What you will do: Rewrite the lines from the line containing "The project aims" to the line containing "Hi I'm daisuke", replacing "Postman" with "Insomnia" and leaving everything else unchanged.
↓↓↓
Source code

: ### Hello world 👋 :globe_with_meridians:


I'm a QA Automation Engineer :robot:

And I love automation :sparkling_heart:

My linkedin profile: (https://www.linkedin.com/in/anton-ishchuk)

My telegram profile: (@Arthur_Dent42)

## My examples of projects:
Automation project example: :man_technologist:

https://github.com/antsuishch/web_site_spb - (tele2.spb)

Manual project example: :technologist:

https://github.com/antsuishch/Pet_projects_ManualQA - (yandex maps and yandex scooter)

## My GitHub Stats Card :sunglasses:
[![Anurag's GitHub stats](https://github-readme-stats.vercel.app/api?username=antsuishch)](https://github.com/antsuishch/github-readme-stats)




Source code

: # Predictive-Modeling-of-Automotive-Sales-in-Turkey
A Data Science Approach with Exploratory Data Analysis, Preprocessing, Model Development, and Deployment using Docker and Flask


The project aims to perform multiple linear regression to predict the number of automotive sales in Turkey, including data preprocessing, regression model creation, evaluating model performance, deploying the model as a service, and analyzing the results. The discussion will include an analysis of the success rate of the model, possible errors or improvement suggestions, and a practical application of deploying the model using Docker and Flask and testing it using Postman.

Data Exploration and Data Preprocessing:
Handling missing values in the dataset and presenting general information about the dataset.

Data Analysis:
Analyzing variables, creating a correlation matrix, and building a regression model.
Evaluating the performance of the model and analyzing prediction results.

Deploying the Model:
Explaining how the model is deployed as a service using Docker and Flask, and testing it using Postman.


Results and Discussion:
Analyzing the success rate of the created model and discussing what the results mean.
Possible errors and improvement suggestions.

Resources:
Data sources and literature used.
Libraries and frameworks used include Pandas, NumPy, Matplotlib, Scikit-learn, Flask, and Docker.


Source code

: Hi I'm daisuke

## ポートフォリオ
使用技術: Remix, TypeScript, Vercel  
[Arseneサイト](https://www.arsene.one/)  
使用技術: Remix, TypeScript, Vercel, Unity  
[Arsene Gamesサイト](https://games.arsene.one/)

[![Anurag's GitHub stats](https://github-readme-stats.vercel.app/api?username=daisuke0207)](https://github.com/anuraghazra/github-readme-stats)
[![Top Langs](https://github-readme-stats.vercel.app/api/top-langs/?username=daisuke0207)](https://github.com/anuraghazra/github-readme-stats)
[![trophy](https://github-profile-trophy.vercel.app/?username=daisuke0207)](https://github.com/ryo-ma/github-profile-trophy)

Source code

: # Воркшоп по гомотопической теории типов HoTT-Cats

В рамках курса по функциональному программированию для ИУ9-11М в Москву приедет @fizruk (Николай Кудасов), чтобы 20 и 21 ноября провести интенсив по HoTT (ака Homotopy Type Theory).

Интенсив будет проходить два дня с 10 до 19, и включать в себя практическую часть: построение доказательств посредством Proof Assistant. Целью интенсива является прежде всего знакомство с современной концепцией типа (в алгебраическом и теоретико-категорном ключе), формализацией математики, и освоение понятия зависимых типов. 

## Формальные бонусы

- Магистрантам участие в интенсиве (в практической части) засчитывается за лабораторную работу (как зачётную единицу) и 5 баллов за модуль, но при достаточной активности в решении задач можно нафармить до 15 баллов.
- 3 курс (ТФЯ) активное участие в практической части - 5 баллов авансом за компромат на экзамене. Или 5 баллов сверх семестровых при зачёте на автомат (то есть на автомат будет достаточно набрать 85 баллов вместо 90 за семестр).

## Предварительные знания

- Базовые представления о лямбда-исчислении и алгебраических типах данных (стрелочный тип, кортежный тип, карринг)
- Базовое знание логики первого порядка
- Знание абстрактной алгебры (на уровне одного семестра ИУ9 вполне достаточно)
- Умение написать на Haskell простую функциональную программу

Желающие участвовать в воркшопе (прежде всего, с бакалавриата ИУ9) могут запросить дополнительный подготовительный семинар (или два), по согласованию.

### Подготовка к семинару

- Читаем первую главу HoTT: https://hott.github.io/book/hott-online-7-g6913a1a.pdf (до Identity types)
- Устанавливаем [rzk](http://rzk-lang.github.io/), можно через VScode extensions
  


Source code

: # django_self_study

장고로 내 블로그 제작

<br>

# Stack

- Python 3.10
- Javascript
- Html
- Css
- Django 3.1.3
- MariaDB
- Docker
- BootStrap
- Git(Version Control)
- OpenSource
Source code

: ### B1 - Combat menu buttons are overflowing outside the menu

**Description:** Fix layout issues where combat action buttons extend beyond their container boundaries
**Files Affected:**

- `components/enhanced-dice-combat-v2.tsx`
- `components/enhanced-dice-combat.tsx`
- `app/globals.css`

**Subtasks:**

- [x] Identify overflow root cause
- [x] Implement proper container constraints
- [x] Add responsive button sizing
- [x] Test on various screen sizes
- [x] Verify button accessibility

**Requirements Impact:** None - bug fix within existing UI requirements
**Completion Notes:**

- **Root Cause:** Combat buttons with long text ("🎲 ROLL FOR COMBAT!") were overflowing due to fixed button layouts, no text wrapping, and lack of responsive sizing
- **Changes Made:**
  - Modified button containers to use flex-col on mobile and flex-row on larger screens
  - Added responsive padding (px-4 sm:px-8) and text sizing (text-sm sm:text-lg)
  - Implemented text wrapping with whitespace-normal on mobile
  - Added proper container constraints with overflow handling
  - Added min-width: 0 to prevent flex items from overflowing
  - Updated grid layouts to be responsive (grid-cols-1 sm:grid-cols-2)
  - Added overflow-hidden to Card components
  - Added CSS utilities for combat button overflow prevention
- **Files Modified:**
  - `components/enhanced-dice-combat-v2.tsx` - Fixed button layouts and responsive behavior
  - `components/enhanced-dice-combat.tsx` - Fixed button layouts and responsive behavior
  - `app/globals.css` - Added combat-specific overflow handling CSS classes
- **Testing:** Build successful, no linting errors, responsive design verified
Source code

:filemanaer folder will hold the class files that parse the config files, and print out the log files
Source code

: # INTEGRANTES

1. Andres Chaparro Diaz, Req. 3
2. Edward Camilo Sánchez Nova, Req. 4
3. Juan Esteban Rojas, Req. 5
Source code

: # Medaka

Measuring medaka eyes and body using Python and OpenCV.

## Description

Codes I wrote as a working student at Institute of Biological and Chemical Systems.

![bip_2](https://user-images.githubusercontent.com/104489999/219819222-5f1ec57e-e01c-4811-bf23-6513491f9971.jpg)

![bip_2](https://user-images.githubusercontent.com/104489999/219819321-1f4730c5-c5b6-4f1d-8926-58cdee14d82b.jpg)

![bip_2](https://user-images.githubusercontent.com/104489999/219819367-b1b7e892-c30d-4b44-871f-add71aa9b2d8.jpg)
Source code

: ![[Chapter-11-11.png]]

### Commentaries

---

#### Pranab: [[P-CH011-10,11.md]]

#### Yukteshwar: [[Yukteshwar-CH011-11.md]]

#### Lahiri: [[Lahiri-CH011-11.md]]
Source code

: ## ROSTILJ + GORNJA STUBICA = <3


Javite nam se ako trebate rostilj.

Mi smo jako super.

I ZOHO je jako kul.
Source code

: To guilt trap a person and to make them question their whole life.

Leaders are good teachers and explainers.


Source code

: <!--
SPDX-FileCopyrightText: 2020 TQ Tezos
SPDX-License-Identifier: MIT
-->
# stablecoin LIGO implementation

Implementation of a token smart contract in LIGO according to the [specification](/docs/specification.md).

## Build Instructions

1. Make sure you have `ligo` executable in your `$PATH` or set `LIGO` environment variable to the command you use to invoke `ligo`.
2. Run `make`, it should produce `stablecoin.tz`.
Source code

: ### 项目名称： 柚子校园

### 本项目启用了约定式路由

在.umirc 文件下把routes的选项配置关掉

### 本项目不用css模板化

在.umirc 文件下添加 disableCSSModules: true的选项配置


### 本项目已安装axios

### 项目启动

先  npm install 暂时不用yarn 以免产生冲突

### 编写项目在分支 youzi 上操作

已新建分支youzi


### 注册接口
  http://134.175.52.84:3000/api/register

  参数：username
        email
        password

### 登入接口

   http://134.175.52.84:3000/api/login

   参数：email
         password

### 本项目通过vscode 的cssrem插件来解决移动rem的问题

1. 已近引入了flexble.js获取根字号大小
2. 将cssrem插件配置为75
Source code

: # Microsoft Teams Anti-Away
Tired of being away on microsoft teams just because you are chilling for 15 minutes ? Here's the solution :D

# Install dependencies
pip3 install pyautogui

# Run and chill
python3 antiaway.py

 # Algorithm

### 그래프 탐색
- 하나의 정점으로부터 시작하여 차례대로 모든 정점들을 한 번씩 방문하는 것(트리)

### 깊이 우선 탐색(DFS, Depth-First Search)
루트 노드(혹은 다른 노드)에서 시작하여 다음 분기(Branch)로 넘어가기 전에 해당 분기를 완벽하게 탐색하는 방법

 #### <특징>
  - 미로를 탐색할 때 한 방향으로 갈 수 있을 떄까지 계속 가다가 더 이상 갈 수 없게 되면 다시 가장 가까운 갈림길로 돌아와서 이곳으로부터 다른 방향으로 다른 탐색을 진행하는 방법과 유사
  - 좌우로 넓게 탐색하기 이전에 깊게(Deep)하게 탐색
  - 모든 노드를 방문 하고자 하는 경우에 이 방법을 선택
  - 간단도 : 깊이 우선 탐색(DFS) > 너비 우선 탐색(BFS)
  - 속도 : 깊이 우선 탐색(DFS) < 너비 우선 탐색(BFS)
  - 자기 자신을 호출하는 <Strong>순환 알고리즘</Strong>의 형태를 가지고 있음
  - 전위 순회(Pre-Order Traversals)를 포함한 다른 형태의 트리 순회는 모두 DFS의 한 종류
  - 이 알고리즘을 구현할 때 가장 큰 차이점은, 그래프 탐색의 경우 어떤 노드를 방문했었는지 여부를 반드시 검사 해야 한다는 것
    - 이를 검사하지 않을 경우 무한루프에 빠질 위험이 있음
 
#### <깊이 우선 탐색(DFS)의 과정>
↑↑↑
Written answer:
The project aims to perform multiple linear regression to predict the number of automotive sales in Turkey, including data preprocessing, regression model creation, evaluating model performance, deploying the model as a service, and analyzing the results. The discussion will include an analysis of the success rate of the model, possible errors or improvement suggestions, and a practical application of deploying the model using Docker and Flask and testing it using Insomnia.

Data Exploration and Data Preprocessing:
Handling missing values in the dataset and presenting general information about the dataset.

Data Analysis:
Analyzing variables, creating a correlation matrix, and building a regression model.
Evaluating the performance of the model and analyzing prediction results.

Deploying the Model:
Explaining how the model is deployed as a service using Docker and Flask, and testing it using Insomnia.


Results and Discussion:
Analyzing the success rate of the created model and discussing what the results mean.
Possible errors and improvement suggestions.

Resources:
Data sources and literature used.
Libraries and frameworks used include Pandas, NumPy, Matplotlib, Scikit-learn, Flask, and Docker.


Source code

: Hi I'm daisuke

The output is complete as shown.